# Compito da svolgere
Per favore, spiega in una-tre frasi perché, secondo il brano fornito qui sotto, il Dott. Green sceglie di indagare per conto proprio sulla sparizione del Dottor Lawrence.

Una sparizione ingiustificata. Un ragazzo problematico ed instabile che potrebbe sapere…o inventarsi tutto. Verità e menzogna, gioco perverso e testimonianza fondamentale si intrecciano in una indagine che si vorrebbe serrata ed incalzante, ma che rimane vittima di una regia troppo scolastica e priva di verve.

Alla vigilia di Natale, presso una casa la cura che dirige, il Dottor Lawrence si dilegua senza avvisare nessuno, e lasciando interdetti e preoccupati alcuni stretti colleghi e parte del personale infermieristico più affiatato. Per cercare di non creare falsi allarmismi, ed evitare che la notizia si sparga inutilmente fomentando cattiva pubblicità ad un istituto che in passato fu al centro di polemiche e notizie contraddittorie, un altro medico, il Dott. Green, decide di indagare per conto proprio, sulle strane circostanze della sparizione.

Voci di dati salvate
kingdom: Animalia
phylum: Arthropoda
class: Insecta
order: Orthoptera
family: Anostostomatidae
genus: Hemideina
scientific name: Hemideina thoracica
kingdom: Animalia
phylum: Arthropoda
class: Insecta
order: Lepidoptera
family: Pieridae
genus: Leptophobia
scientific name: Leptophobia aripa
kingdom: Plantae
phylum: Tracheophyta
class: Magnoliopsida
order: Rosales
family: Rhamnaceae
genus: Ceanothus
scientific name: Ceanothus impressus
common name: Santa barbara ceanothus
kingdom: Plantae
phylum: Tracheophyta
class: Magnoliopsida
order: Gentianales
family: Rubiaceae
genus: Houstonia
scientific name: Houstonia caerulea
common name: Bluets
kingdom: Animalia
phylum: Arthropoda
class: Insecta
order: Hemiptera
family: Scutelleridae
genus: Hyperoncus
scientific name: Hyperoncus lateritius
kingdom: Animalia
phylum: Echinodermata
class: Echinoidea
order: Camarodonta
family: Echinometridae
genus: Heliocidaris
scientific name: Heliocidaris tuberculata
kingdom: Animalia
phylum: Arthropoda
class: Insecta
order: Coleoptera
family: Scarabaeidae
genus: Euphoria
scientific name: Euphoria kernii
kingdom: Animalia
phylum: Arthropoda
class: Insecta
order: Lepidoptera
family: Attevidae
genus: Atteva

# Soluzione del problema
Il Dott. Green indaga da solo per non creare falsi allarmismi e per evitare che la notizia si diffonda inutilmente. Una notizia del genere porterebbe cattiva pubblicità a un istituto che in passato fu già al centro di polemiche e notizie contraddittorie.